Die Filialen selbst bleiben vorläufig offen. Aus dem Konzern heißt es am Mittwochabend allerdings, dass man keine neue Ware einkaufen könne. Mit den Frischware-Lieferanten habe man allerdings ein sogenannte Zug-um-Zug-Regelung ausgemacht. Das bedeutet, dass die Ware nur dann geliefert wird, wenn man vorab bezahlt.
Jetzt hofft der Eigentümer, dass die eine oder andere Filiale durch die Konkurrenz übernommen wird. Die Insolvenz sei auch deswegen notwendig gewesen, um das Überleben anderer Sparten zu sichern. Zum Konzern gehören auch die Nah-und-Frisch-Kette sowie Unimarkt.

Zielpunkt wurde zwischen den beiden marktbeherrschenden Gruppen Rewe und Spar, die jeweils mehr als 30 Prozent Marktanteil halten, und dem Kampf der Diskonter zerrieben. Hofer investiert heftig in seine Filialen, Lidl expandiert aggressiv in Österreich. Der Kapitalkraft der beiden deutschen Diskonter konnte Zielpunkt nichts entgegensetzen.

Lieferanten müssen um Geld zittern

Von der Pleite sind nicht nur die 2500 Mitarbeiter, sondern auch viele Lieferanten betroffen. Vor allem für kleinere österreichische Lebensmittel-Produzenten könnte die Pleite zu Problemen führen. Denn allem Anschein nach wird Zielpunkt nicht in Ausgleich, sondern in Konkurs geschickt. Die "Quote" dabei liegt durchschnittlich bei acht Prozent, der große Rest geht verloren. Mit der Pleite dürften auch die Hausbanken des Konzerns, die Unicredit-Tochter Bank Austria und die Raiffeisen NÖ, keine Freude haben.
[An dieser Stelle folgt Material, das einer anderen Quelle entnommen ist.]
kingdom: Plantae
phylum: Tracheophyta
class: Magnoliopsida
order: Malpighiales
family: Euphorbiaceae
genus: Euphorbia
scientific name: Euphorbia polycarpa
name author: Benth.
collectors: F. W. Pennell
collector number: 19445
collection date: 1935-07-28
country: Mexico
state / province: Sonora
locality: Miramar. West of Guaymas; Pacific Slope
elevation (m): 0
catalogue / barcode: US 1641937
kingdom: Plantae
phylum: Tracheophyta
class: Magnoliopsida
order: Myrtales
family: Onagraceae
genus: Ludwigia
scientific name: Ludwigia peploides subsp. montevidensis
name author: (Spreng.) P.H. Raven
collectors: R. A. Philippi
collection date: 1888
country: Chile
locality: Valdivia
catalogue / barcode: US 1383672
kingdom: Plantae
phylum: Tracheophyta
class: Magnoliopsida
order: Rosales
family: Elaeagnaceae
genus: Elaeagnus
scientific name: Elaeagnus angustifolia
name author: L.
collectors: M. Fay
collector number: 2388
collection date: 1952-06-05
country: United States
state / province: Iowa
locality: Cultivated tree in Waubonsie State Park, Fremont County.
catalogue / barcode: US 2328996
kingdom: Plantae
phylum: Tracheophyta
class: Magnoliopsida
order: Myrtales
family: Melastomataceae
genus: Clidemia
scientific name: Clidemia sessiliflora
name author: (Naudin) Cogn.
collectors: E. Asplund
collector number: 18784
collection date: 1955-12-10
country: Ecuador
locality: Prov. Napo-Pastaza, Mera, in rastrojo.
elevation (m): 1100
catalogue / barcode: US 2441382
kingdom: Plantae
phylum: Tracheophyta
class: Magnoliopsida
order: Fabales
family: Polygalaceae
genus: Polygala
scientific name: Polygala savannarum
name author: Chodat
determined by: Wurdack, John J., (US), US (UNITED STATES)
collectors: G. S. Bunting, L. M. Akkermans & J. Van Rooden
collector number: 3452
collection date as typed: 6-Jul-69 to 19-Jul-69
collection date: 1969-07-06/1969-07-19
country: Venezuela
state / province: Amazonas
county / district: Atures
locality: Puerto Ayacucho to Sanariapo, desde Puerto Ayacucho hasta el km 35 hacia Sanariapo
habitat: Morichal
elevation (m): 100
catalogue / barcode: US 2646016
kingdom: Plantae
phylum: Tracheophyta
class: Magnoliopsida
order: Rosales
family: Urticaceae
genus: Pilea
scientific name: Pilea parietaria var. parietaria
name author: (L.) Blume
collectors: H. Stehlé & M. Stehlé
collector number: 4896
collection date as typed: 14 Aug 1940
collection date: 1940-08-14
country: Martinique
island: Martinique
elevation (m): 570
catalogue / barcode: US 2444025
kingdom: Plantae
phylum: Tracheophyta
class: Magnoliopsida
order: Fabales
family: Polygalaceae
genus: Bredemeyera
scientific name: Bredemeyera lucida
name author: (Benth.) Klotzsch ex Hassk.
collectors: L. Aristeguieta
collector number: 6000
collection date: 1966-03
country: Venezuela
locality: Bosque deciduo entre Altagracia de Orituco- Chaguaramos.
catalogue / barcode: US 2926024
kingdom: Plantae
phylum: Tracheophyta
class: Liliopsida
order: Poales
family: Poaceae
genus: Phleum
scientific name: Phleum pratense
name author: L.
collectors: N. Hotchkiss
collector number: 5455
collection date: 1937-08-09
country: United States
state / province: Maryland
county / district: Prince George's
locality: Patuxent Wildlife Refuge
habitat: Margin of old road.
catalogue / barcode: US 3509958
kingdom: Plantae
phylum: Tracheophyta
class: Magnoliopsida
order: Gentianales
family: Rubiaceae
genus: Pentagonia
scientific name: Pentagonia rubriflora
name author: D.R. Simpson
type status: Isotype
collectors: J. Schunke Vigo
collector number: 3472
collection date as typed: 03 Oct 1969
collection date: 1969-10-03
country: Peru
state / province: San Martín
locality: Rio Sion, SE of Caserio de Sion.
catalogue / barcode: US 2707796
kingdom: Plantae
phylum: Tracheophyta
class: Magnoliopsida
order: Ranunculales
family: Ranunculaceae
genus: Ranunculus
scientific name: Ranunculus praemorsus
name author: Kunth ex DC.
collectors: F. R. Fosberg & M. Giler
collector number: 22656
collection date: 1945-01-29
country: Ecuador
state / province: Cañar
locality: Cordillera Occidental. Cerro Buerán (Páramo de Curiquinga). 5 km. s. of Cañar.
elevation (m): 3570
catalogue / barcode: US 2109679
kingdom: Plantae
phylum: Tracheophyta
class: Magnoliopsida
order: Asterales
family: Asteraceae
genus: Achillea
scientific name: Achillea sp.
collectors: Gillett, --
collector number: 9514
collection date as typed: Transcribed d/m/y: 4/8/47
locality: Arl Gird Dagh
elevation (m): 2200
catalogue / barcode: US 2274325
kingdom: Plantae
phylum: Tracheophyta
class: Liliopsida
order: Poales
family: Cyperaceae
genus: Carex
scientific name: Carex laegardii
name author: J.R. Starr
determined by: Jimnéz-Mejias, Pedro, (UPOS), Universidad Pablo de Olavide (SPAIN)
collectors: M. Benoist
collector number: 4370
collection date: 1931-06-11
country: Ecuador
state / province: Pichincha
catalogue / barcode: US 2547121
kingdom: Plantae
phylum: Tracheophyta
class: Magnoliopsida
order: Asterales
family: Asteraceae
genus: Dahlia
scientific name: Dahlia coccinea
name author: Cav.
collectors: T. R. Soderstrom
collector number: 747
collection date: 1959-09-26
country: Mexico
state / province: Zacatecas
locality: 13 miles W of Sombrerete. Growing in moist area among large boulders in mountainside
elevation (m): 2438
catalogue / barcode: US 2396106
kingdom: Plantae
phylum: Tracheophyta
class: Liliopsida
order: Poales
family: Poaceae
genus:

Die Handelskette hat eine turbulente Geschichte mit häufigen Eigentümerwechseln hinter sich. 1967 gründete Walter Löwe die Lebensmittelkette Löwa. Fünf Jahre Später verkaufte er diese an die deutsche Tengelmann. Die ersten Zielpunktmärkte starteten 1976. Im Zuge weiterer Umstrukturierungen der Gruppe im Jahr 2005 wurden 95 der damals 361 Zielpunkt-Filialen zu Plus-Diskont-Märkten. 2012 stieg dann Pfeiffer bei Zielpunkt. Der häufige Eigentümerwechsel hat sich ebenfalls wenig positiv auf das Unternehmen ausgewirkt.